Com'ela? Coss'è stà? Coss'è sti stupori, ste maraveggie?
DOTT.
Signor Zanetto, è vivo?
TON.
Per grazia del cielo.
DOTT.
Ma poco fa non era qui in terra disteso in figura di morto?
TON.
No xe vero gnente.
Son vegnù in sto ponto.
BRIGH.
Com elo sto negozio?
ARL.
Adesso, adesso.
(entra nell'osteria, poi ritorna subito) Oh bella! L'è mezzo morto e mezzo vivo.
Salva, salva.
(parte)
BRIGH.
Vegno, vegno.
(fa lo stesso che ha fatto Arlecchino) Oh che maraveggia!

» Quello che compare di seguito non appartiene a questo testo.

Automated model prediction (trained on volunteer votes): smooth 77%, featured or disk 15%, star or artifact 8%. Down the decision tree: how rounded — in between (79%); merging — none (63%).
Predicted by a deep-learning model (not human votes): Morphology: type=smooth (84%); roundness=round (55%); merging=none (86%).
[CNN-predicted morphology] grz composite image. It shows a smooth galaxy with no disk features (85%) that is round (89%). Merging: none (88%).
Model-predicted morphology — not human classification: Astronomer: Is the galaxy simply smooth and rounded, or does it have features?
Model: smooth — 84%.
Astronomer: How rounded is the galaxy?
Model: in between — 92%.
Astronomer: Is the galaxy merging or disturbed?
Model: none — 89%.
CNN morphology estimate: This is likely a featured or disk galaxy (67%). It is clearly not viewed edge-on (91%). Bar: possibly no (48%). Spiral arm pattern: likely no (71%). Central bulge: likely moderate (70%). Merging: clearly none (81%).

Drento morto, e fora vivo.
DOTT.
Voglio veder anch'io.
(fa lo stesso degli altri due) Signor Zanetto, colà dentro vi è un altro signor Zanetto.
TON.
Zitto, patroni, zitto, che scoverziremo tutto.
Lassè che vaga là drento anca mi, e torno subito (entra nell'osteria)
ROS.
Voglia il cielo che Zanetto sia vivo.
BEAT.
Benché mi sia infedele, desidero ch'egli viva.
TON.
(Torna dall'osteria sospeso e mesto) Ah pazenzia! L'ho visto tardi.
L'ho cognossù troppo tardi.
Quello che xe là drento, e che xe morto, l'è Zanetto, mio fradello.
DOTT.
E lei dunque chi è?
TON.
.
Mi son Tonin Bisognosi, fradello del povero Zanetto.
ROS.
Che sento!
DOTT.
Quale stravaganza è mai questa?
BEAT.
Dunque siete il mio sposo.
(a Tonino)
TON.
Sì ben, son quello.
Ma vu, perché strazzar la scrittura? Perché strapazzarme? Perché trattarme cussì?
BEAT.
E voi perché rinunziarmi ad altri? Perché sugli occhi miei parlar d'amore colla signora Rosaura?
TON.
Gnente, fia mia, gnente.
Le somegianze tra mi e mio fradello ha causà tante stravaganze.
Son vostro, sè mia, e tanto basta.
ROS.
Ma, signor Zanetto, e la fede che a me avete data?
TON.
Do no le posso sposar.
E po mi no son Zanetto.
DOTT.
O Zanetto, o Tonino, se non isdegnate di meco imparentarvi, potete sposar mia figlia.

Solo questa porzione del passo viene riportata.